Seriously, The Best Healthy Turkey Chili
Healthy turkey chili made with lean ground turkey, kidney beans and corn. This version is simply the BEST! Perfectly spiced and packed with plenty of protein and fiber. Can be made on the stovetop or in your slow cooker.
- 2 teaspoons olive oil
- 1 yellow onion, chopped
- 3 garlic cloves, minced
- 1 medium red bell pepper, chopped
- 1 pound extra lean ground turkey or chicken (99%)
- 4 tablespoons chili powder* (I used McCormick chili powder)
- 2 teaspoons ground cumin
- 1 teaspoon dried oregano
- 1/4 teaspoon cayenne pepper
- 1/2 teaspoon salt, plus more to taste
- 1 (28-ounce) can diced tomatoes or crushed tomatoes
- 1 1/4 cups chicken broth
- 2 (15 oz) cans dark red kidney beans, rinsed and drained
- 1 (15 oz) can sweet corn, rinsed and drained
- For topping: cheese, avocado, tortilla chips, cilantro, sour cream
Place oil in a large pot and place over medium high heat. Add in onion, garlic and red pepper and saute for 5-7 minutes, stirring frequently.
Add in ground turkey and break up the meat; cooking until no longer pink. Next add in chili powder, cumin, oregano, cayenne pepper and salt; stir for about 20 seconds.
Next add in tomatoes, chicken broth, kidney beans and corn. Bring to a boil, then reduce heat and simmer for 30-45 minutes or until chili thickens and flavors come together. Taste and adjust seasonings and salt as necessary.
Garnish with anything you’d like. Makes 6 servings, about 1 1/2 cups each.
Pulled Pork Chili
- 2 Pounds Boneless Pork Roast
- 2 Tablespoons Brown Sugar
- 1 Teaspoon Garlic Powder
- 1 Teaspoon Salt
- 1 Teaspoon Pepper
- 1 Teaspoon Chili Powder
- 1/2 Teaspoon Cumin
- 1/4 Teaspoon Cayenne Pepper
- 1 Small Red Onion, Diced
- 2 Cups Beef Broth
- 1 28 Ounce Can Tomato Sauce
- 1 28 Ounce Can Diced Tomatoes
- 1/2 Cup BBQ Sauce
- 2 14 Ounce Cans Chili Beans
- 1 Teaspoon Hot Sauce, Optional
In a small bowl mix together the brown sugar, garlic powder, salt, pepper, chili powder, cumin, and cayenne.

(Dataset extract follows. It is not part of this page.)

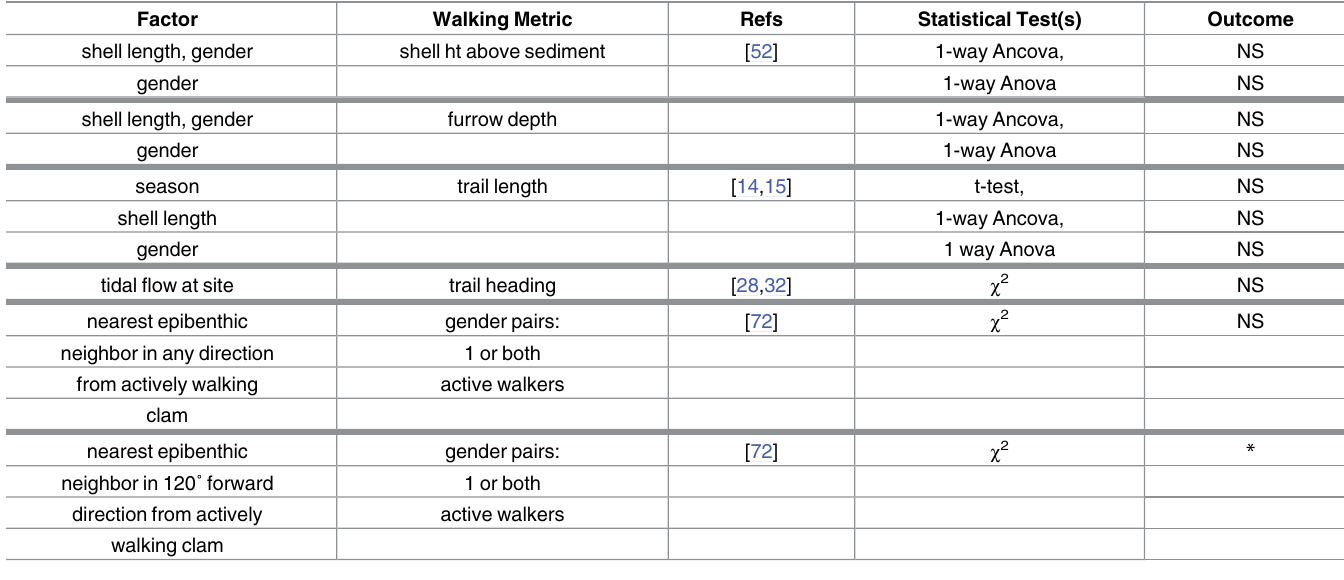
Table 2. Summaryof factors hypothesized to affect specific metricsof observed hard clam walking behavior in the Peconic Bays, New York, USA. Factor Walking Metric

Season the pork roast well on both sides and place into your slow cooker.
Add the onion, beef broth, tomato sauce, diced tomatoes, bbq sauce, chili beans, and hot sauce to the slow cooker.
Cover and cook on low for 8-10 hours.
Shred the pork using two forks and stir the chili well. Serve immediately.